Israel is a country replete with conservative religions. It is located in the Middle East. Therefore, women do not have a key role to play in its society, correct?
That is certainly what liberal critics of the country would have you make believe. Just last week, a leading rabbi was kept under house arrest for harassment of young women. Known cases in the army – the largest bureaucracy in the country – total about 1.000 annually. Wages of women compared to men in similar jobs regularly lag behind. And the rest seems to be a familiar story…..
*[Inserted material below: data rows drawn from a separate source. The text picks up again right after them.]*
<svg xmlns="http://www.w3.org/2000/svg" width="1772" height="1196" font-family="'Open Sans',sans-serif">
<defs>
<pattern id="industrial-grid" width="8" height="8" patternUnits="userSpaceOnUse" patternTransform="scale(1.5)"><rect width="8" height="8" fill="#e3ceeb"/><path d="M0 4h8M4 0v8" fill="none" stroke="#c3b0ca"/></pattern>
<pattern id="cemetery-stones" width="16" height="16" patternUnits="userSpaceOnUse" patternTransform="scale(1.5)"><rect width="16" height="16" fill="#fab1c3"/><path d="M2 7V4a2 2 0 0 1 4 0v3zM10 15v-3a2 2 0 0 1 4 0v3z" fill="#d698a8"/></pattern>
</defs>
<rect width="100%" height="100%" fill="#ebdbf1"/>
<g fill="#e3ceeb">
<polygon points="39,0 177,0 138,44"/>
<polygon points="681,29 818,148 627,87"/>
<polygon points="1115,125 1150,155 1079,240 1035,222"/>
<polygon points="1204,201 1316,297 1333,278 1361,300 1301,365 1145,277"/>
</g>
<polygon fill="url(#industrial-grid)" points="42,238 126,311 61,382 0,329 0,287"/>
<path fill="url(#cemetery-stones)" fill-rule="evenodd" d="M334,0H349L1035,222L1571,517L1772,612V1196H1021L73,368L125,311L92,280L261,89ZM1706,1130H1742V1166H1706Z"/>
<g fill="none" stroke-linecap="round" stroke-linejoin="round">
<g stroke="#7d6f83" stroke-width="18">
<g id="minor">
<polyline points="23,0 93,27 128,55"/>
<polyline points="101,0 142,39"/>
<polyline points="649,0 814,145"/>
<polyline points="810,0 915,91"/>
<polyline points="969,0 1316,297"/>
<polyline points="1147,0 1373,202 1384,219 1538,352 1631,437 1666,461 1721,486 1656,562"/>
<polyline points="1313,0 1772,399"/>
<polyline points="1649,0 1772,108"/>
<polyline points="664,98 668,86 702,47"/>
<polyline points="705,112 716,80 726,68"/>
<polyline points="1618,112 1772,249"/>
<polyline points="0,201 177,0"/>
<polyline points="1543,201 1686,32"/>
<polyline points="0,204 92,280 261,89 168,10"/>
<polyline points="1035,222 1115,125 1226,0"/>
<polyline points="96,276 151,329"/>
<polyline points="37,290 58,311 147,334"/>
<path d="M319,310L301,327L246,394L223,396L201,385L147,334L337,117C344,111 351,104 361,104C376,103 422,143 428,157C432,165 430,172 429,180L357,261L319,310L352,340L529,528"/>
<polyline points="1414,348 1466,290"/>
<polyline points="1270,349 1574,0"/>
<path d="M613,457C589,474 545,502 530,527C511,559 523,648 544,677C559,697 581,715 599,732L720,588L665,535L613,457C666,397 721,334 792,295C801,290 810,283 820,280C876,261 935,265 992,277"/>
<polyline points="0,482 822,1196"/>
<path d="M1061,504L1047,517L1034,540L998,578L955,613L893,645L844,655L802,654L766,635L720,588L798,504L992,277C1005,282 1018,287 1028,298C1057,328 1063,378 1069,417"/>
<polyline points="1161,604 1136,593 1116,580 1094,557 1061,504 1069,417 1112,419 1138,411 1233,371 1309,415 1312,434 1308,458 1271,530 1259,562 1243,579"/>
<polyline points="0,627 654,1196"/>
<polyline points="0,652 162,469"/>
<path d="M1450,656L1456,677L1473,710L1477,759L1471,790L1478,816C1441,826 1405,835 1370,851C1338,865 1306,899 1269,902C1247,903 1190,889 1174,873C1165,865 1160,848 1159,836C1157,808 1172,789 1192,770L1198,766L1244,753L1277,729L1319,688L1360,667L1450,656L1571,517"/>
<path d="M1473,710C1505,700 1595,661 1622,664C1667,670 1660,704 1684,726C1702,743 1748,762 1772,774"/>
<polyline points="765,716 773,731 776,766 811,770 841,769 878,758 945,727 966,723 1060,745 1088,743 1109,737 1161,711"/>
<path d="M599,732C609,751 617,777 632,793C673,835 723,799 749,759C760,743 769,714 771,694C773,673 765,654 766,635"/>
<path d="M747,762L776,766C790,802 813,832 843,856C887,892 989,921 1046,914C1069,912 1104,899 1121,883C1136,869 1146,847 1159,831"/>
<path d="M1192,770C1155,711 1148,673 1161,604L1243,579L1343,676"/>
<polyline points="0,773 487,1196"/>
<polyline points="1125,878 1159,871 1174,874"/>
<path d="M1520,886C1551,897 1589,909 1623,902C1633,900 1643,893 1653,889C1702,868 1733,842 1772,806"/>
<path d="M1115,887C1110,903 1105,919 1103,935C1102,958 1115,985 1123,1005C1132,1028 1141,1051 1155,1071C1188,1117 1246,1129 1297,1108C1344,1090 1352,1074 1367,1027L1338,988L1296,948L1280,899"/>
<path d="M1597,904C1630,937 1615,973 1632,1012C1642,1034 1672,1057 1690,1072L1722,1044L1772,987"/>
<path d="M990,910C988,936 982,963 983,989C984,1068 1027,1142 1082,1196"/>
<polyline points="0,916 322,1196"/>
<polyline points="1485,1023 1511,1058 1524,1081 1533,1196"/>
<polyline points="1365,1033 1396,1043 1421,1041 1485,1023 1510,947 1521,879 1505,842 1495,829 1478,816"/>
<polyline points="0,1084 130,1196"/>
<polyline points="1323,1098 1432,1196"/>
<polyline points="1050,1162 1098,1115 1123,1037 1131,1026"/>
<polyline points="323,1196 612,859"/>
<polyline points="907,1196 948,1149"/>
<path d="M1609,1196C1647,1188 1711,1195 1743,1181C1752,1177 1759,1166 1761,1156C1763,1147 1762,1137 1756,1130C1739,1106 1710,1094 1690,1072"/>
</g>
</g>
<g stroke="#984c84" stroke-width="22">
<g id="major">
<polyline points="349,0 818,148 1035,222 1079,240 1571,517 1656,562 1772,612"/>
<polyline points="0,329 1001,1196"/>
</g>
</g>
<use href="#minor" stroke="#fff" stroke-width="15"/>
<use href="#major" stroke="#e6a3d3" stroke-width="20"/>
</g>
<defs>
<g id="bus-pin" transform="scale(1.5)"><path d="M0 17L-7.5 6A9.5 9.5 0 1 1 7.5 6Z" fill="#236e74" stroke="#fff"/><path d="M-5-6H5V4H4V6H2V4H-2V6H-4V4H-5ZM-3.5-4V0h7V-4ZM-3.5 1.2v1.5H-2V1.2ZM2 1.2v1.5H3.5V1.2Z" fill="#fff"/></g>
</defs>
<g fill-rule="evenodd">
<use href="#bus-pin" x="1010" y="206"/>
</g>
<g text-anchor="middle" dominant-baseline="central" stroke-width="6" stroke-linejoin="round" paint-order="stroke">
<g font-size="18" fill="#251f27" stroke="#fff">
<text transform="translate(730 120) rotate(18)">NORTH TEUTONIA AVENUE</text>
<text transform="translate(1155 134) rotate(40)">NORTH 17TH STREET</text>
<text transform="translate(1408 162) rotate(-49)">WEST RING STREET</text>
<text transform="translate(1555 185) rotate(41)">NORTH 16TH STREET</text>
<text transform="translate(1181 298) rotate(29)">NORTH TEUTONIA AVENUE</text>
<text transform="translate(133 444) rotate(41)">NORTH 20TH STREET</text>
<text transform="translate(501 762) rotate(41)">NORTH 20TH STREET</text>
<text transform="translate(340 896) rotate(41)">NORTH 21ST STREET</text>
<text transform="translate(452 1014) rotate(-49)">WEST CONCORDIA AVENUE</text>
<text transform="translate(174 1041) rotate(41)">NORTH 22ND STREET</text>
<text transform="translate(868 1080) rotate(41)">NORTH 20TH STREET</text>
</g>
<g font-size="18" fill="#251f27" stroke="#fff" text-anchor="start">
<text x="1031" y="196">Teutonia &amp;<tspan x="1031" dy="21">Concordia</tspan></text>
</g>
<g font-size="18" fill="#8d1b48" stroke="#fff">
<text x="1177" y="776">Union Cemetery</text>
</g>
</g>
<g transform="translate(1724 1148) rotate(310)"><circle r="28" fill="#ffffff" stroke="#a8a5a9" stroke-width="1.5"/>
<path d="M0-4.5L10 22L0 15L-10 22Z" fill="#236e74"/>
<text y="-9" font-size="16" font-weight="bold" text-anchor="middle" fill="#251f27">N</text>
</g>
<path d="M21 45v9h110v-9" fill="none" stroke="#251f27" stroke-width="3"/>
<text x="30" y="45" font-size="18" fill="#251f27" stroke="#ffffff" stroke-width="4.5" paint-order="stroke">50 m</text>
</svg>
….or maybe not. The days of Prime Minister Golda Meir are four decades behind us. The outgoing governor of the Bank of Israel and at least the leaders of two major banks in Israel are women. Of the 120 members of the Israeli Parliament, 35 are female, a ratio that is improving consistently. Two of the country’s growing stars in TV journalism are women (and neither are Jewish).
I was particularly fascinated by three articles on women in Israeli society that have featured in the press recently.
Karin Eibschitz Segal is the head of Intel’s R&D in Israel. That means 7,000 jobs and an annual revenue of around US$30 billion has a lot to do with how she is ‘feeling every morning’. For the record, Intel has made around 18 purchases of Israeli companies since 1974. 20% of its r&d team are estimated to be women.
Returning to politics, Aliza Bloch and Einat Kalish Rotem were recently elected as mayors of the cities of Beit Shemesh and Haifa respectively. Both where considered ‘dark horses’, ousting male incumbents who were considered safe bets just weeks before the polls opened. Interestingly, the former was the head mistress of a school, whose ex pupils are considered to have voted for her en masse.
And finally, and maybe surprisingly, is Hannah Ziad. I had never heard of her until last week. With over 700,000 followers, she is the country’s leading YouTube blogger. The vast majority of her fans are from Arab countries, looking out for her latest fashion tips. Now aged 25 and developing her own brand with a designer from Bethlehem, she has been active in social media for over a decade.
Does all this make Israel a ‘Garden of Eden’ for women to live in? Unfortunately not. However, it is an indication how the country is progressing, beyond the traditional religious restrictions. It also show how others can learn from these changes.